SUMÁRIO: 1. Considerações iniciais sobre os paradigmas constitucionais. 2. O Estado Democrático de Direito e os direitos fundamentais à luz dos paradigmas constitucionais. 3. A passividade como paradigma. 4. Considerações finais. 5. Bibliografia.
RESUMO: O presente trabalho busca trazer à tona aspectos da formação dos paradigmas, demonstrando especificamente como os paradigmas constitucionais e o surgimento de novos influenciam na interpretação e integração do ordenamento jurídico. Nesse contexto, será analisada a importância do viés democrático para a concretização dos direitos fundamentais, utilizando-se, para tanto, a teoria discursiva de Habermas.
PALAVRAS-CHAVE: Paradigmas constitucionais – Estado Democrático de Direito – Direitos Fundamentais.
Os paradigmas consubstanciam marcos pressupostos ou supostos que caracterizam, num contexto histórico fragmentado, toda uma forma de enxergar uma dada fatia do conhecimento. Parte-se desse paradigma para desenvolver todos os aspectos desse conhecimento. É o ponto de partida muitas vezes invisível usado como ignição para a inauguração de uma nova era.

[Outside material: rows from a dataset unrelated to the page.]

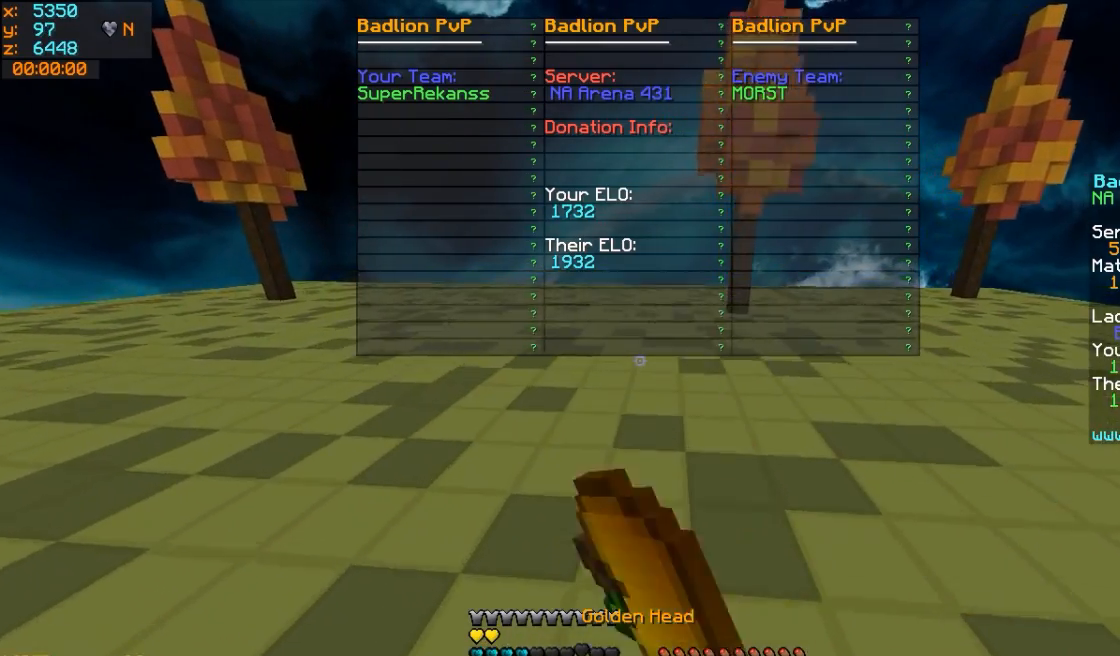
{"keys": ["w"], "mouse": [], "events": [[167, "mouse_left", "down"], [317, "mouse_left", "up"]]}
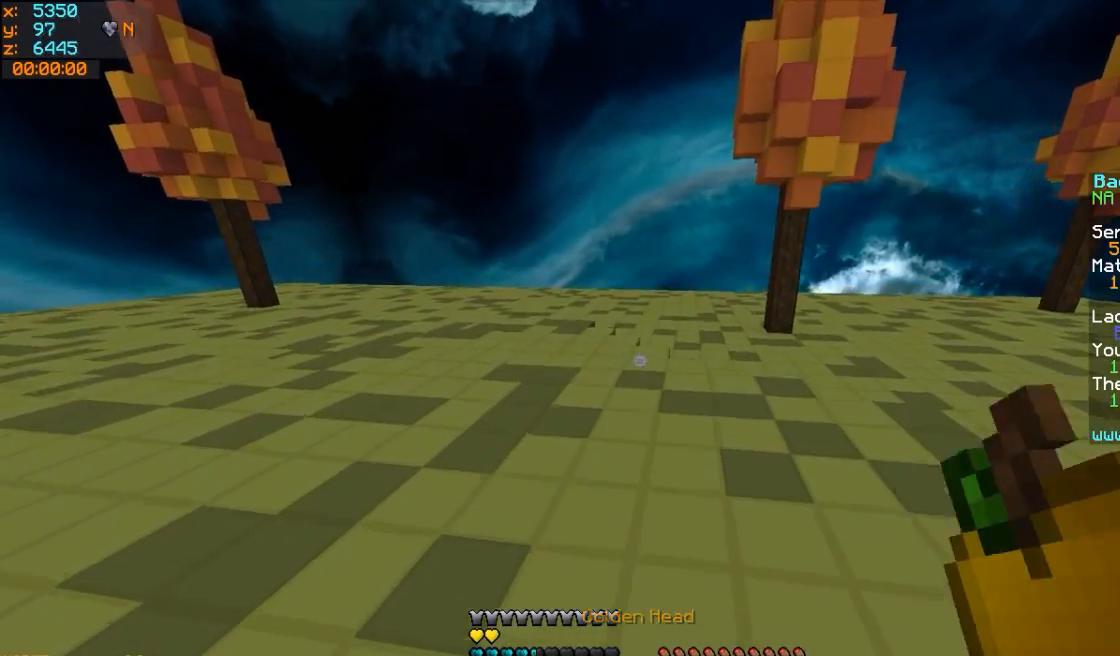
{"keys": ["w"], "mouse": [], "events": []}
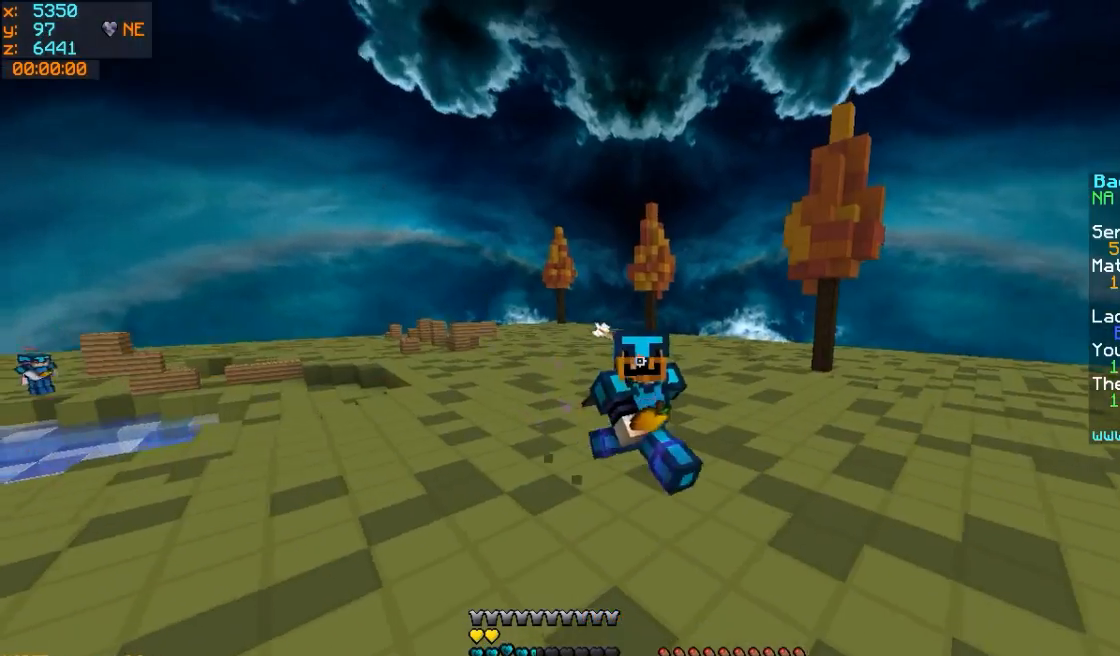
{"keys": ["w"], "mouse": [], "events": []}
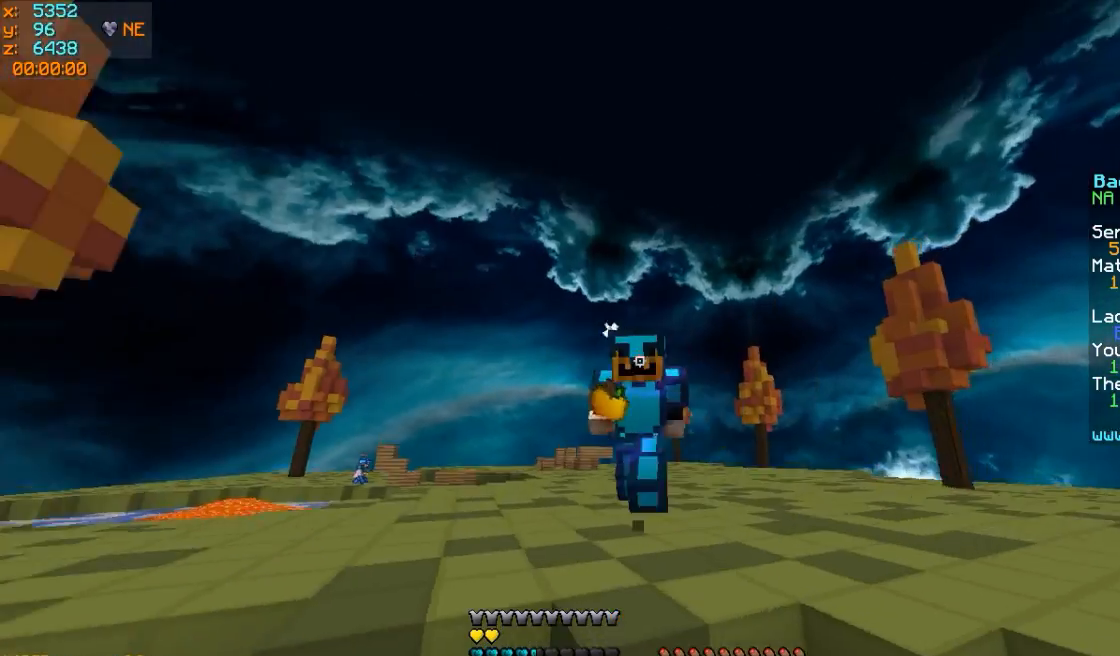
{"keys": ["w"], "mouse": [], "events": []}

Nesse contexto fragmentário dos paradigmas, sua percepção é extremamente difícil, pois aparenta como algo tão natural que pode ser dado como absoluto, simplesmente posto ou dado, tendo-se necessariamente que com ele conviver. É só com o distanciamento temporal e espacial – por vezes longos períodos de tempo ou milhares de quilômetros de distância – que se pode enxergar com mais clareza os meandros do paradigma em que se vive ou no qual se encontra imerso.
Pode-se dizer, em princípio, que existem paradigmas em todos os campos ou facetas do conhecimento. Por exemplo, a religião e a sociologia são dotadas de diversos paradigmas, muitos relacionados com o Estado enquanto ente público responsável por assegurar condições mínimas ou máximas de convivência no âmbito da chamada sociedade civil.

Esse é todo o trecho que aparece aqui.